→ Prompt
Look for the word "front" in the entries below, then copy every line that has it.

→ Extracted data entries
*** Block opens ***

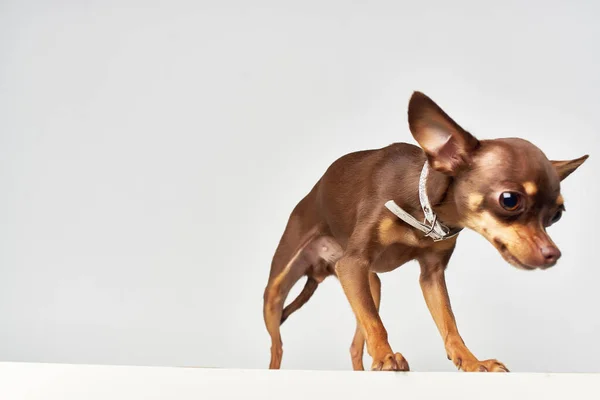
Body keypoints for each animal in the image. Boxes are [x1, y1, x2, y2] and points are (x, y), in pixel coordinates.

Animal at [262, 90, 584, 372]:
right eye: (509, 200)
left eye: (556, 215)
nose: (553, 254)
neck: (426, 209)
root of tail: (322, 268)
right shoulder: (352, 263)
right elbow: (377, 324)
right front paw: (387, 358)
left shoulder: (431, 275)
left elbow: (449, 324)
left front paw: (472, 362)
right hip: (278, 292)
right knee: (277, 346)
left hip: (369, 284)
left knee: (356, 342)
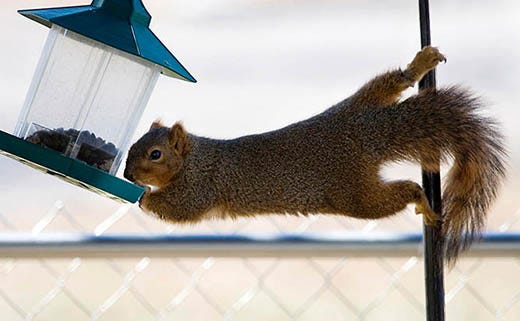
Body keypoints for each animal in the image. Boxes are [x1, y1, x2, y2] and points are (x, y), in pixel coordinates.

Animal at [124, 46, 506, 264]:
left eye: (155, 154)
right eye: (133, 146)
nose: (127, 175)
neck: (193, 159)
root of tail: (369, 135)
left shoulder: (200, 186)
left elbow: (179, 209)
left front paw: (144, 196)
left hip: (356, 197)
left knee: (400, 192)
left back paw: (422, 200)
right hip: (358, 105)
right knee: (391, 83)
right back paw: (419, 63)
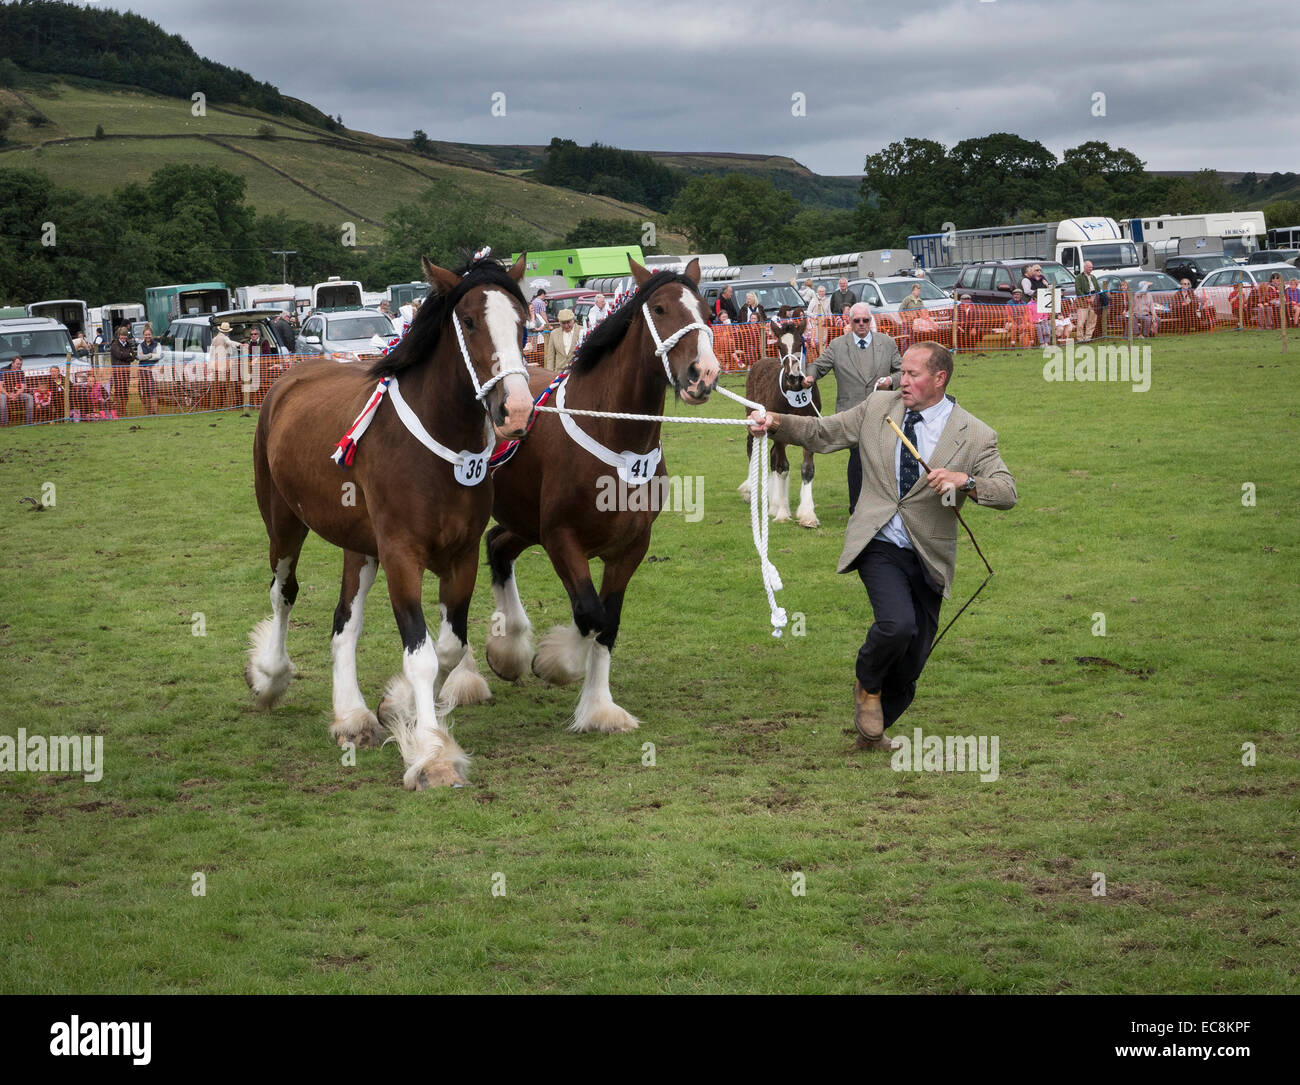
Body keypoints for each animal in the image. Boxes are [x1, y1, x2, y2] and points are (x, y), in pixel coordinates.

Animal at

*** Block closes ***

→ Answer to the problem
right front paw: (387, 358)
left front paw: (472, 362)
left front paw: (144, 196)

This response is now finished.